Why, look at all the fruit it was eating! How can that make for anything but tasty, tasty meat?



The dog is impressed with his mistress' handiwork, considering all she had was her river knife, and nature's boner (don't tell me it should be "de-boner").



Surely Julia Child would have preferred we used butter:



But it was quite delicious cooked simply in olive oil, salt and pepper. (Yes, we gave some to the hunter.) Thanks, little grouse, and I hope the dog ended your life swiftly and mercifully.



The next day, we rewarded the hunter with a whitewater paddle, which he enjoyed in his usual regal manner:



Here's more of the pretty river:



I could post more pictures and I will, except that I don't want to blow your mind with the beauty by giving you too much at once. Plus, I've had a total of about 6 hours of sleep in the last 48 hours. My friend Mike tells me that after something like 72 hours of sleep deprivation, soldiers don't take orders anymore. You can even hold a gun to their head and they'll just gratefully take the bullet. I'm not that close, but I have got to put this body to bed now.

MATT HOOKER IS FUNK LORD OF USA

I can't tell you why, but I promise you, I have evidence that he is the coolest ever.

Thanks Matt!!!!!!!!!!!!!!!!!!!!!!!!!!!!!!!!!!!!!!!!!!!!!!!!!!!!!!!!!!!!!!!!!!!!!!!!!!!

Tuesday, August 07, 2007

status report: brain melting, system failure imminent

So when I arrived at the office this morning straight from the cross-country redeye feeling like I'd been dragged through the cat's ass backward, I had the lingering otherworldly-feeling recollection that only six hours before I'd been having a pleasant late-night pint of Granville Island Pale Ale with my friend Aisha in the Vancouver airport, who happened to be on the same plane as me.

Only a few hours before that, I had been wolfing spaghetti at my brother's place,* and only an hour before that, I had been floating around with my sister, sister-in-law, good friend, and 10-month-old cute-tinskilicious niece in the Takhini Hot Springs. (We didn't put the baby in the hot-hot pool, just the warm one.**)

Today is terribly painful, exhaustion-wise and brain-thinking-wise, but as my friend B says, how defeatingly sleepy I am today will be forgotten in a few days, but hanging with the ladies, kissing water-wrinkled 10-month-old feet, and getting that soaked little munchkin to giggle is stuff I can get some mileage out of for some time.

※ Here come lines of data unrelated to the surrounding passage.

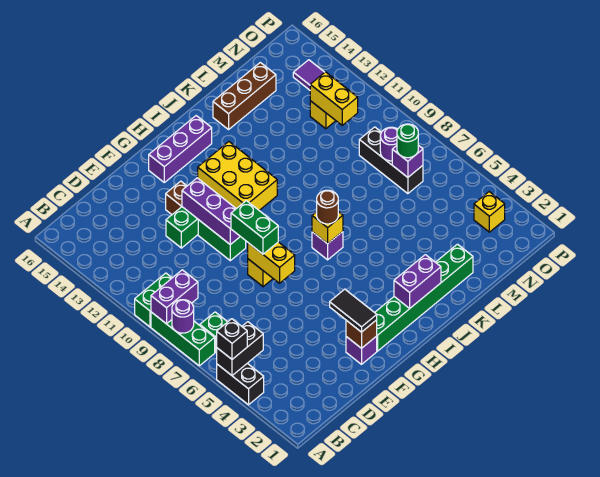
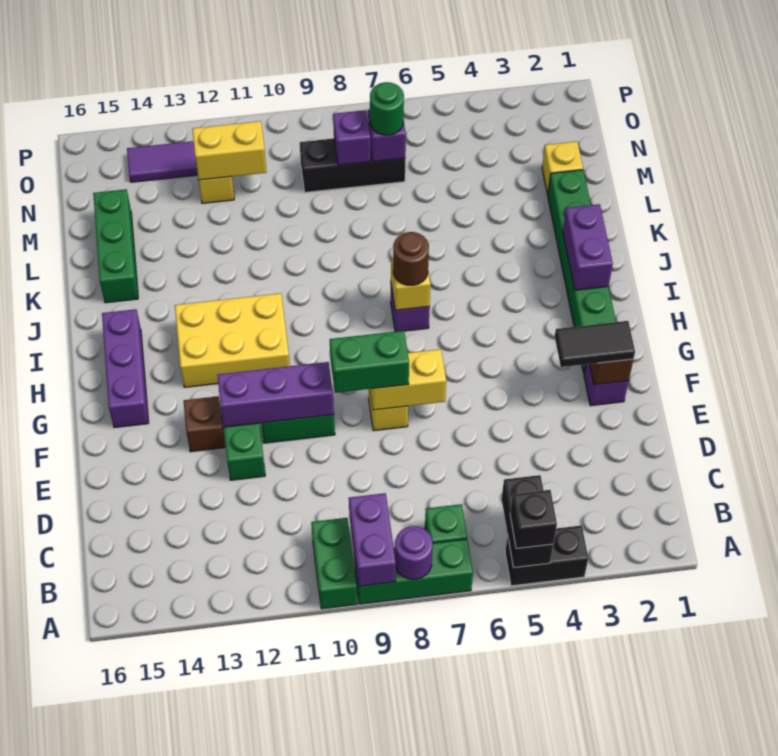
brown brick K15:M15 level 1 -> green brick K15:M15 level 1
purple round brick N8 level 2 -> purple brick N8 level 2
yellow brick O3 level 1 -> yellow brick M2 level 1

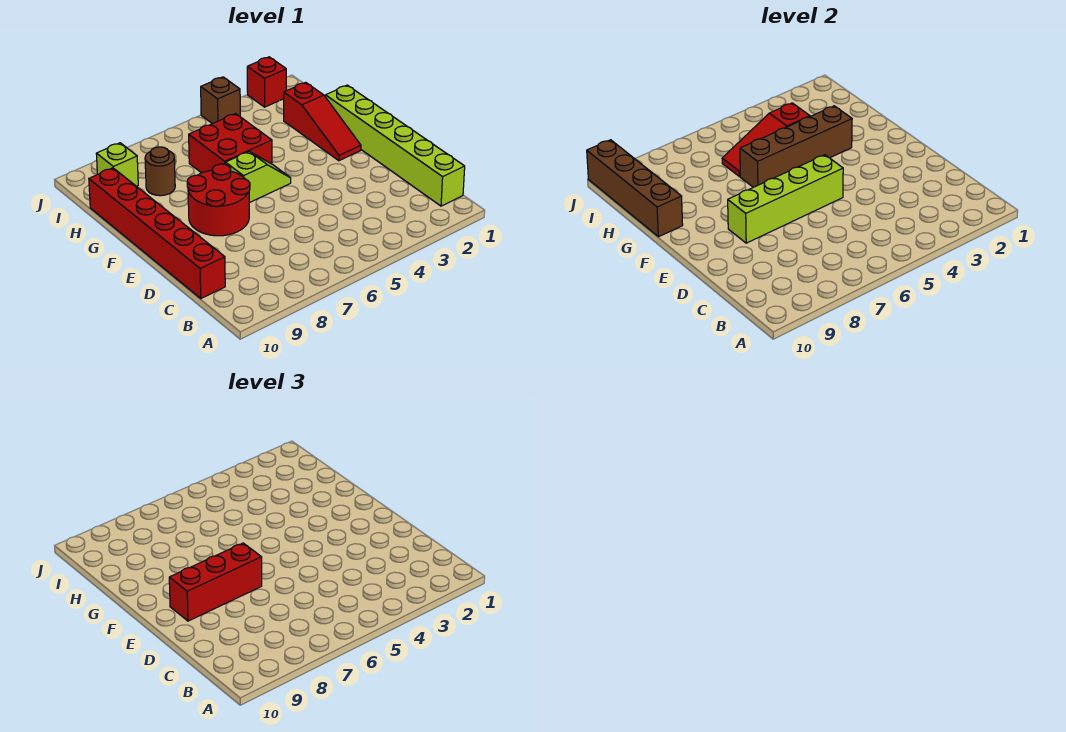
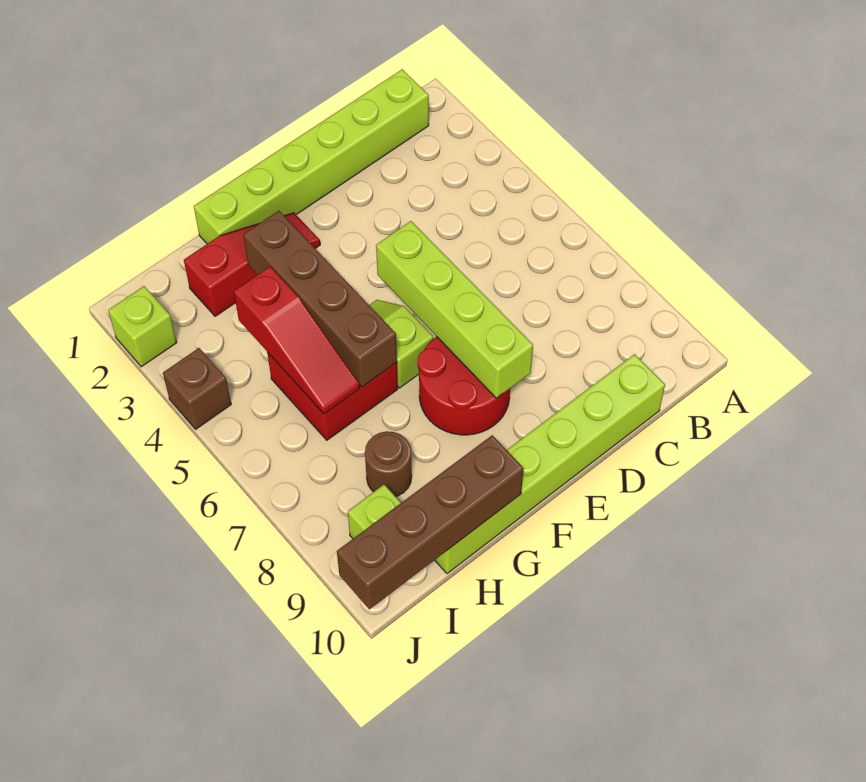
red brick C10:H10 level 1 -> lime brick C10:H10 level 1
red brick E7:E9 level 3 -> none
red brick J2 level 1 -> lime brick J2 level 1

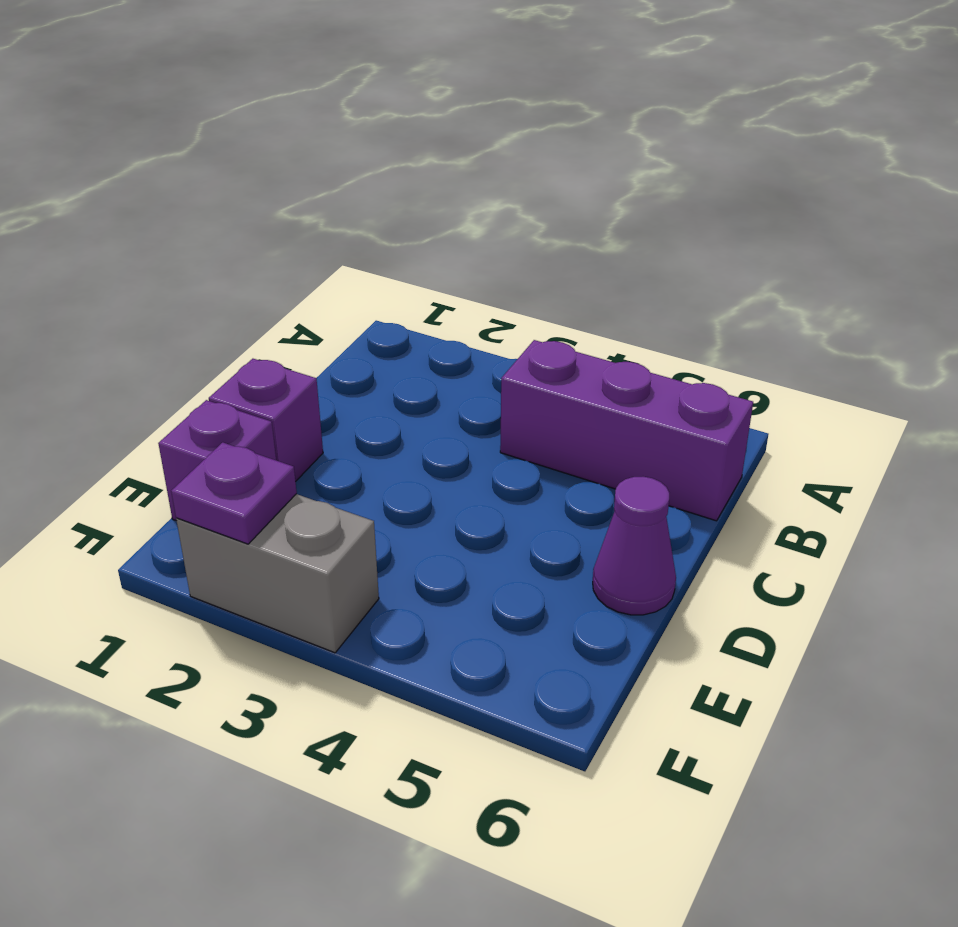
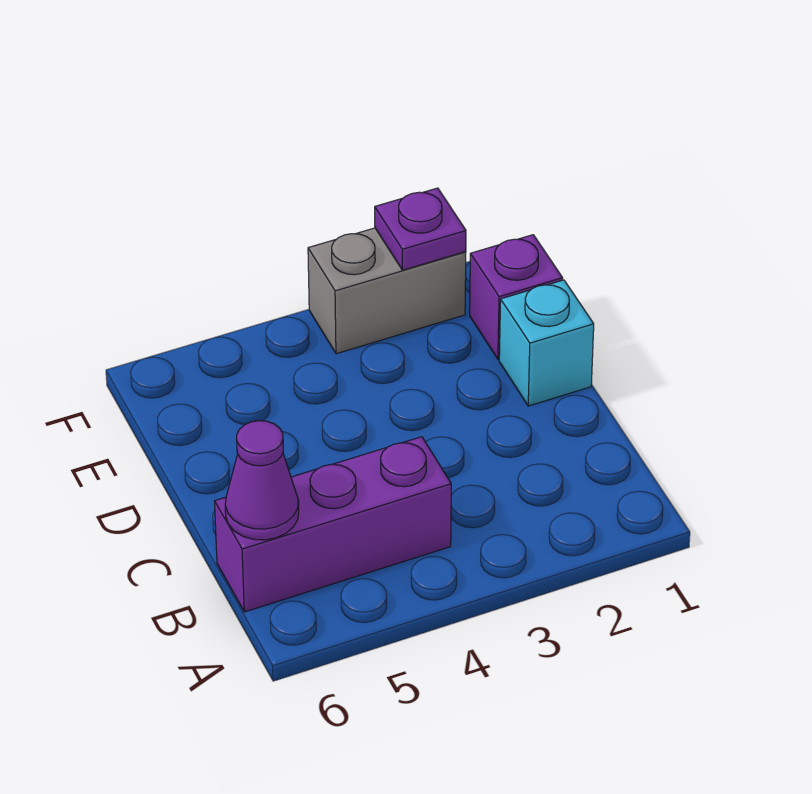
purple brick D1 level 1 -> cyan brick D1 level 1
purple cone D6 level 1 -> purple cone B6 level 2

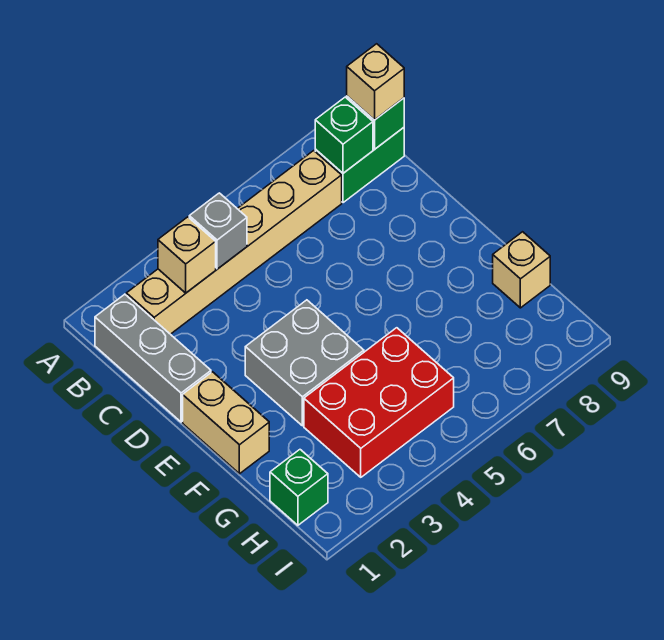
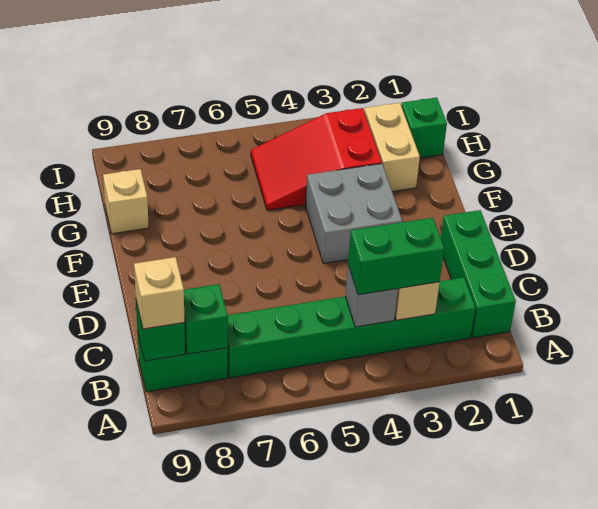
grey brick B1:D1 level 1 -> green brick B1:D1 level 1
tan brick B2:B7 level 1 -> green brick B2:B7 level 1
none -> green brick B3:B4 level 3
tan brick E1:F1 level 1 -> tan brick G2:H2 level 1
red brick G3:H5 level 1 -> red slope G3:H5 level 1 top 3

I'll get some pics up soon.

----
* In Whitehorse you can arrive at the airport 20 minutes before your flight takes off, which is perfect for me - and well really - my entire family (except you, mom).

** No one wanted baby soup, although I am sure it would have been delicious.

Monday, August 06, 2007

I will go a hell of a long ways before you get me

In my sister's bathroom I found the November 2006 issue of Harper's, and therin I discovered mention of the New York City Museum of Complaint.

There are some good ones in there. I recommend you go straight to the slideshow.

This rant (a tad ominous and unhinged, but 1935 was surely more innocent than 2007?) is a favourite and so is this one.

Enjoy!

nature's equivalents

Well I'm dismounting from the Whitehorse tomorrow night, heading back east. I'm so smart, I booked a redeye, and I'm going to be arriving in my hometown after four hours of "plane sleep"*, napping for about 15 minutes at my mom's where I left my car, and then heading into the office where I'll do a brisk day's work. That's going to be great!!!

Just wanted to share with you that last week when we were camping I said to my sister, "I'm just going to scoop this salsa out of the bowl with my finger," and she said "Sure. Fingers are nature's spatula."

A few nights later, camping at Kusuwa Lake, when we were removing the flesh from the bones of the thing that my sister's dog killed and we were about to cook and eat, I said, "Just use your fingers to bone this thing. Fingers are nature's boner."

HA HA HA oh god, don't you want to camp with us?